Requirements gathering: 2010-11 sponsored by Lib school at UIUC. Did a study interviewing all 22 researchers with Google Digital Humanities Research Awards.
Findings: Improve OCR quality where possible; enhance scanned image views for OCR reference and correction; metadata should expose the quality of OCR; Better granular metadata about languages (human correction preferred); need bibliographic records in useable form.
Goals for HTRC
– provide a persistent and sustainable structure to enable scholars to ask and answer new questions. Leveraging data storage and computational infrastructure at Indiana & Illinois; stimulate community development of new functionality and tools; use tools to enable discoveries.
– Enable scholars to fully utilize content while preventing IP misuse under US copyright law.

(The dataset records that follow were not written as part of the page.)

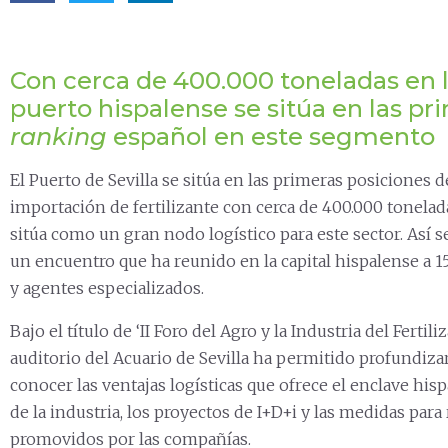
Con cerca de 400.000 toneladas en l
puerto hispalense se sitúa en las pr
ranking
español en este segmento
El Puerto de Sevilla se sitúa en las primeras posiciones d
importación de fertilizante con cerca de 400.000 tonelada
sitúa como un gran nodo logístico para este sector. Así 
un encuentro que ha reunido en la capital hispalense a 15
y agentes especializados.
Bajo el título de ‘II Foro del Agro y la Industria del Fertiliz
auditorio del Acuario de Sevilla ha permitido profundiz
conocer las ventajas logísticas que ofrece el enclave hisp
de la industria, los proyectos de I+D+i y las medidas para
promovidos por las compañías.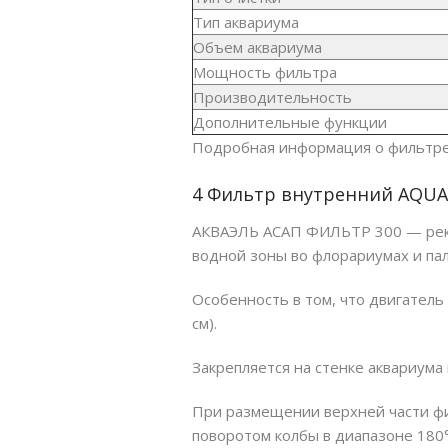
Тип аквариума
Объем аквариума
Мощность фильтра
Производительность
Дополнительные функции
Подробная информация о фильтре
4 Фильтр внутренний AQUAE
АКВАЭЛЬ АСАП ФИЛЬТР 300 — реком
водной зоны во флорариумах и па
Особенность в том, что двигатель
см).
Закрепляется на стенке аквариума 
При размещении верхней части фи
поворотом колбы в диапазоне 180°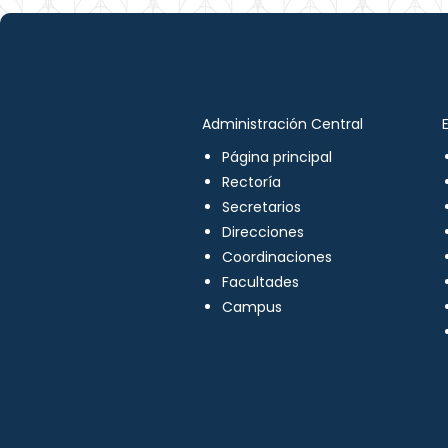
Administración Central
Página principal
Rectoría
Secretarios
Direcciones
Coordinaciones
Facultades
Campus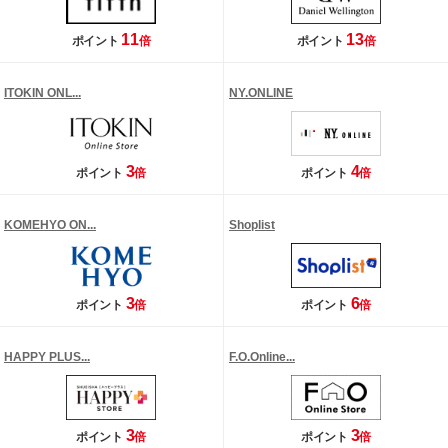
11
13
ポイント
倍
ポイント
倍
ITOKIN ONL...
NY.ONLINE
3
4
ポイント
倍
ポイント
倍
KOMEHYO ON...
Shoplist
3
6
ポイント
倍
ポイント
倍
HAPPY PLUS...
F.O.Online...
3
3
ポイント
倍
ポイント
倍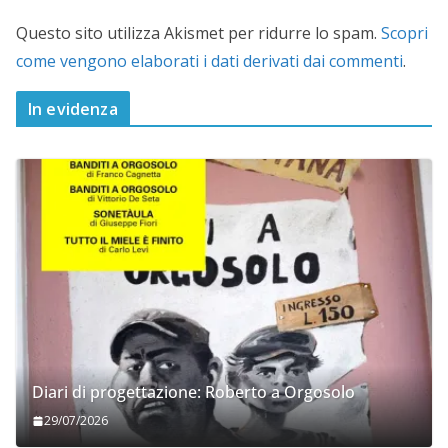
Questo sito utilizza Akismet per ridurre lo spam.
Scopri
come vengono elaborati i dati derivati dai commenti
.
In evidenza
Diari di progettazione: Roberto a Orgosolo
29/07/2026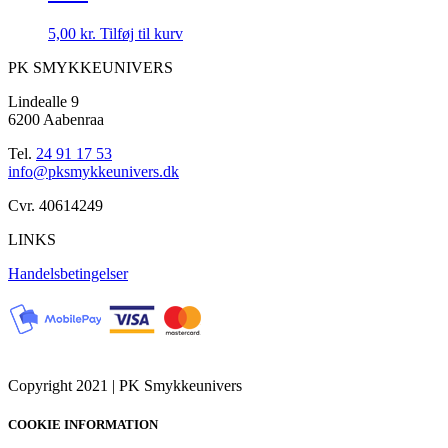
5,00
kr.
Tilføj til kurv
PK SMYKKEUNIVERS
Lindealle 9
6200 Aabenraa
Tel.
24 91 17 53
info@pksmykkeunivers.dk
Cvr. 40614249
LINKS
Handelsbetingelser
Copyright 2021 | PK Smykkeunivers
COOKIE INFORMATION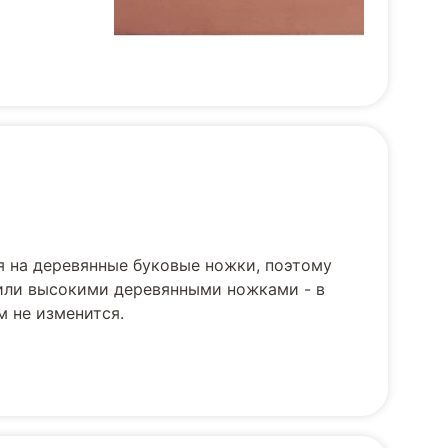
я на деревянные буковые ножки, поэтому
 или высокими деревянными ножками - в
м не изменится.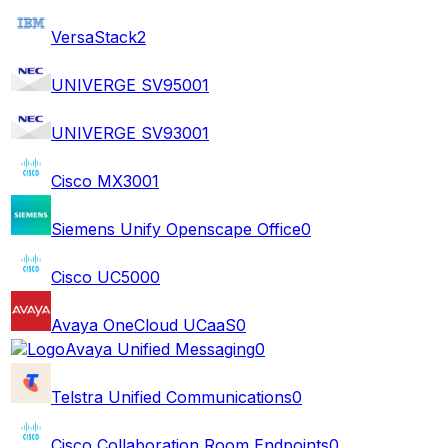
VersaStack
2
UNIVERGE SV9500
1
UNIVERGE SV9300
1
Cisco MX300
1
Siemens Unify Openscape Office
0
Cisco UC500
0
Avaya OneCloud UCaaS
0
Avaya Unified Messaging
0
Telstra Unified Communications
0
Cisco Collaboration Room Endpoints
0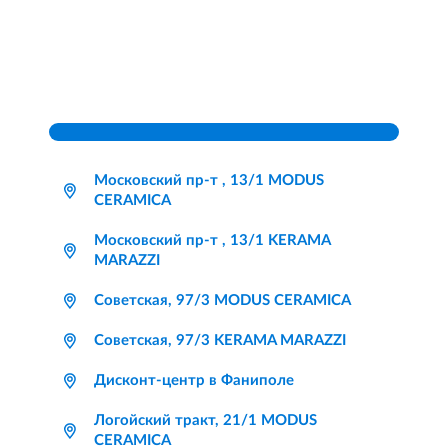
Московский пр-т , 13/1 MODUS
CERAMICA
Московский пр-т , 13/1 KERAMA
MARAZZI
Советская, 97/3 MODUS CERAMICA
Советская, 97/3 KERAMA MARAZZI
Дисконт-центр в Фаниполе
Логойский тракт, 21/1 MODUS
CERAMICA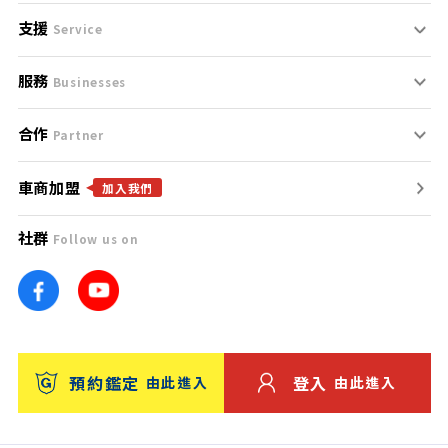
支援
刊登規範
Service
服務
支援中心
服務條款
Businesses
合作
什麼是Goo鑑定？
聯絡我們
免責聲明
Partner
車商加盟
合作夥伴
找好車
隱私權政策
加入我們
社群
Follow us on
廣告合作
找好店
團隊
找海外車
車訊網
消費者評價
台灣優良中古車商大獎
預約鑑定
登入
由此進入
由此進入
保固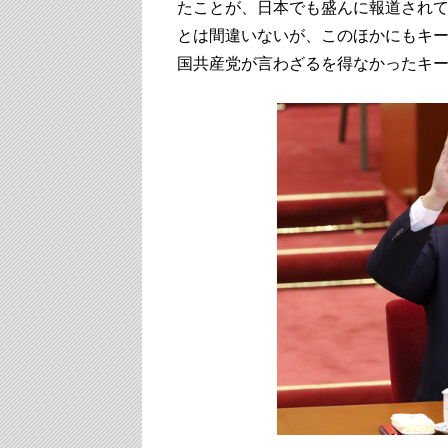
たことが、日本でも盛んに報道され
とは間違いないが、このほかにもキ
国共産党が言わざるを得なかったキ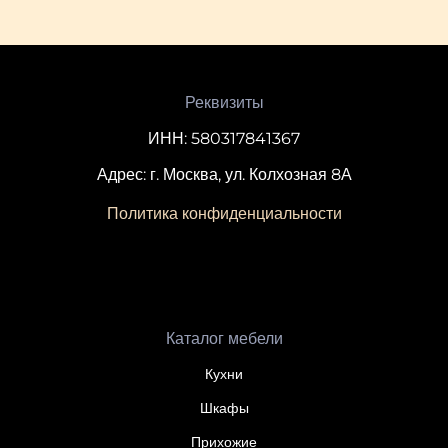
Реквизиты
ИНН: 580317841367
Адрес: г. Москва, ул. Колхозная 8А
Политика конфиденциальности
Каталог мебели
Кухни
Шкафы
Прихожие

One of the early research projects, done by Ted Underwood et al at Illinois. Identify all 18th and 19th century published books in HathiTrust corpus, and apply topic modeling to create consistent overall subject metadata. Also did experiment to look at ratio between words entering the English lexicon before 1150 and after in three different genres. To do this kind of work you start by doing a lot of cleaning of data. The glory is in analyzing the data, which takes just a small amount of the time.
Cleaning the data: 1. clean up the OCR/assess error. 2. Identify parts of a volume (e.g. articles in a serial, poetry/prose). 3. Remove library bookplates, running headers, etc.
Cleaning/enriching the metadata: 1. “18??” 2. discard duplicate volumes / select early editions? 3. Add metadata you need for interpretation like gender or genre.
Things we could share: period lexicons / variant spellings; gazetteers of proper nouns; OCR correction rules for a period; document segmentation and/or cleaned and segmented text; FRBRization; Cleaned / enriched metadata; code to do all the above.
Philosophy – computation moves to data; web services architecture and protocols; registry of services and algorithms; Solr full text indexes; noSQL store as volume store; openID authentication; portal front-end, programmatic access; SEASR mining algorithms.
Infrastructure for computational analysis – algorithms must be co-located with data. Analysis or large parts of the corpus require significant parallel computing resources, requiring batch processing.
Can fair use be determined based on categorization of algorithm? Or is all computational use fair use? Even the pubic domain contact was generated by Google and comes with some contractual limitations on use. What kind (and how much) data gets shipped back to user as part of a result set? Researchers need context as well as the token that was a result. Could be a paragraph, a stanza, a page. Need to examine user contributed code to see if it abides by rules.
Phase 2 availability of resource – March 2013. WOrkshops @ Digital Humanities 2013 and JCDL. Fix the OCR and Metadata Shortage Community Challenge. Job opportunities – postdoc @ Illinois.